Smallpox has been around forever; poxes generally even longer and they have infected everything from dolphins to grasshoppers with variations own individual strains.
Pox has such a massive DNA make-up at somepoint, could it have been the dominant species on the planet
As it can transmutate to just about any new host species, forever jumping to avoid eradication could it be that the pox actually predates everything else?
Could it be the reason for it's ability to jump so successfully is because it has in its' overall lifetime met everything further down the evolutionary order so it has a genetic memory making it easier to stick in the new host?
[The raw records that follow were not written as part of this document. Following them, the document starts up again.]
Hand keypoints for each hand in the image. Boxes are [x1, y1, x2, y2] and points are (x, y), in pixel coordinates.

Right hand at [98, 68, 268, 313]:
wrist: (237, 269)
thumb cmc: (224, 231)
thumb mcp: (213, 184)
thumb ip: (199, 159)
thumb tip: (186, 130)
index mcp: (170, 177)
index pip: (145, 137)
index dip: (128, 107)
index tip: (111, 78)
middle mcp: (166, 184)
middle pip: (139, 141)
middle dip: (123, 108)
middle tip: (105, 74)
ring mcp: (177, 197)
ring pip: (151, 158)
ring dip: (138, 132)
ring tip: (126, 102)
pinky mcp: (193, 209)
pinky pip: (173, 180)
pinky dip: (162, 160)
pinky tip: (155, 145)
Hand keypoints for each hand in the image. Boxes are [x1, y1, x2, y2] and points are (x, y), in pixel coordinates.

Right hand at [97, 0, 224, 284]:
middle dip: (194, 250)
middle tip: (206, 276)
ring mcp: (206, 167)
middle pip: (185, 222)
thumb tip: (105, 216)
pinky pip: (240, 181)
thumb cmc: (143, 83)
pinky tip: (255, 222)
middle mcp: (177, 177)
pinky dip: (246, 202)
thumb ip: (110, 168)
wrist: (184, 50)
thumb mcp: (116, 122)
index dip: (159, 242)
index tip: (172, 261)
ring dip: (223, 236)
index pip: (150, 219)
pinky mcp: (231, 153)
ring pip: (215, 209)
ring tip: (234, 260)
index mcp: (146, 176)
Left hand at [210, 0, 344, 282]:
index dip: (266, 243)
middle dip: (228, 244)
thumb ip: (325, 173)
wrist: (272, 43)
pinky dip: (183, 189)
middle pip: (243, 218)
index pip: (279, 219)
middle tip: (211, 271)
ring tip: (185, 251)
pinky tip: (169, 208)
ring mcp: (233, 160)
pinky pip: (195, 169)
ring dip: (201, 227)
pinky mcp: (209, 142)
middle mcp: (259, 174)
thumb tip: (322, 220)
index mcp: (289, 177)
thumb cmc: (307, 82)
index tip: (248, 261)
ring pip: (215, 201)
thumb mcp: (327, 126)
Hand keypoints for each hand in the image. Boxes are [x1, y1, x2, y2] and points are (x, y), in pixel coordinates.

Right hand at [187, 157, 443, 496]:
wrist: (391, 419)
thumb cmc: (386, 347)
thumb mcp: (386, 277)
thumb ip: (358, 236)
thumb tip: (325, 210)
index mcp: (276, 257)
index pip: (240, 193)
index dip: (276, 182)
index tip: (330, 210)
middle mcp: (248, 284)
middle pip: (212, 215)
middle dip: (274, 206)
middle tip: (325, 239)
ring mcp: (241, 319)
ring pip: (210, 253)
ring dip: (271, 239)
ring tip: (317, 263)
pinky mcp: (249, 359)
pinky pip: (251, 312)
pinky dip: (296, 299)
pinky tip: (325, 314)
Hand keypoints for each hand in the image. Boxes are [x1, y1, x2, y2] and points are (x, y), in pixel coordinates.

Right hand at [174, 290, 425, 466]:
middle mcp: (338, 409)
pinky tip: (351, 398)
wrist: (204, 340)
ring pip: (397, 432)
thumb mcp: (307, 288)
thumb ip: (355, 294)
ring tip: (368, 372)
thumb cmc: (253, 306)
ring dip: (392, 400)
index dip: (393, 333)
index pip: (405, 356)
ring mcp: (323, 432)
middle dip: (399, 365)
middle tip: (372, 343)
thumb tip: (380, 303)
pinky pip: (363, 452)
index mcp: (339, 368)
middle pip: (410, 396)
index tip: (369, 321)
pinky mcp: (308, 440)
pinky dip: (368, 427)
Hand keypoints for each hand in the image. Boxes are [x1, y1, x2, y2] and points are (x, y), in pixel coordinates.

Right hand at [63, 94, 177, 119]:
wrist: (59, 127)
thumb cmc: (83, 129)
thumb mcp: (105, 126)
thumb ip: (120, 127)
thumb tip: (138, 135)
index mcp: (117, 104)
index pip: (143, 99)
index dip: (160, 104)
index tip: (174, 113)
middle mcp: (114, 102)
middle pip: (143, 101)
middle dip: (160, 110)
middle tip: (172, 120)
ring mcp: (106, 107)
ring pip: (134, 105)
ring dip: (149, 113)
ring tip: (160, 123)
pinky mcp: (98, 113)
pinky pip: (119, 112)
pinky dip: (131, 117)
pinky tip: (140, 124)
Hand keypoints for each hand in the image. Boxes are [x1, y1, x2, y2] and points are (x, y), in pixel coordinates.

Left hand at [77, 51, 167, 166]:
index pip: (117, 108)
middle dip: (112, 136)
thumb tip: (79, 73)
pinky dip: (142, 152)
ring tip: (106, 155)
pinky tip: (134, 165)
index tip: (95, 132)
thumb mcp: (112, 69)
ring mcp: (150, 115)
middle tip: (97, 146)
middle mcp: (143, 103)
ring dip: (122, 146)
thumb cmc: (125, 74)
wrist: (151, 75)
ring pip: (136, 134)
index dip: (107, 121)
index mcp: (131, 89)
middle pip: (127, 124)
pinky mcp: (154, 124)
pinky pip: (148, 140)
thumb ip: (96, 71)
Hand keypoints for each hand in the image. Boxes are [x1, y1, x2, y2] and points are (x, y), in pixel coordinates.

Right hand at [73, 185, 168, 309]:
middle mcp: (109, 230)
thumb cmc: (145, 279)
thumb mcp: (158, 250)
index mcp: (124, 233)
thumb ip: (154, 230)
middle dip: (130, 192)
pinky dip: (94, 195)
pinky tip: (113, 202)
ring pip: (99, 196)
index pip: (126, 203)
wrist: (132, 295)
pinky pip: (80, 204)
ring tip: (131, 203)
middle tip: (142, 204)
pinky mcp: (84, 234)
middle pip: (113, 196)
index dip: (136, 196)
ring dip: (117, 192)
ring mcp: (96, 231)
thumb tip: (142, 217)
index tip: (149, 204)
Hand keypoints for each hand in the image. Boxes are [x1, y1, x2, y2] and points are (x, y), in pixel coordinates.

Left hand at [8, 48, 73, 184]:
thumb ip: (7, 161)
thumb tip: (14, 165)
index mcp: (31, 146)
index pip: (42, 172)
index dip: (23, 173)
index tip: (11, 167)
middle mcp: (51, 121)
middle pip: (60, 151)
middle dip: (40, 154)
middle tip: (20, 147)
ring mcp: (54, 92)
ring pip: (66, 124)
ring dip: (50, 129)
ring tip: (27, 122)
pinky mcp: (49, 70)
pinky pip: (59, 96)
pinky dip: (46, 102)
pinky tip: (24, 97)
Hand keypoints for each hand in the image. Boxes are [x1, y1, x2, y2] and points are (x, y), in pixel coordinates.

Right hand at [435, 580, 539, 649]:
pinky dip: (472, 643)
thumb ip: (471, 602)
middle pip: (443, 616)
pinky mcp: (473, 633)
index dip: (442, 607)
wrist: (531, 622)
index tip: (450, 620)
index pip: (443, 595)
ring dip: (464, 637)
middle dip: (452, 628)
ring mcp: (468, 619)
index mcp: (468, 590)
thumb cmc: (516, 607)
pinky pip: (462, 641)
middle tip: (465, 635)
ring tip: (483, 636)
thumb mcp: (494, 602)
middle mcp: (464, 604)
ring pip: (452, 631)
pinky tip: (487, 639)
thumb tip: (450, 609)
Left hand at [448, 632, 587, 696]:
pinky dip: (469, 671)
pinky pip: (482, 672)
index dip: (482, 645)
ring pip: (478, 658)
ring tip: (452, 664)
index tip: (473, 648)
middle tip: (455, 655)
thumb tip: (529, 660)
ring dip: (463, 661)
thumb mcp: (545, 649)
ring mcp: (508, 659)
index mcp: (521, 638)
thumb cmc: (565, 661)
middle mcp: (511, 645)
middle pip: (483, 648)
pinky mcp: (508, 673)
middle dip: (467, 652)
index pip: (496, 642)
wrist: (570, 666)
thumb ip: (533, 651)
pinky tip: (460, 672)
What came first: Viruses or their hosts?software
It is very quickly apparent from sequence studies that there can have been no single origin of viruses as organisms. For instance, there is no obvious way one can relate viruses of the size and complexity of the Poxviridae [double-stranded linear DNA,130-375 kb, 150-300 genes] with viruses like the tobamoviruses [ss linear RNA, 6-7 kb, 4 genes], or either of these with the Geminiviridae [ss circular DNA, 2.7 - 5.4 kb, 3-7 genes]. Thus, there can be no simple ''family tree'' for viruses; rather, their evolutionary descent must resemble a number of scattered ''bushes''. Viruses as a class of organism must be therefore be considered to be polyphyletic in origins: that is, having a number of independent origins, almost certainly at different times, usually from cellular organisms.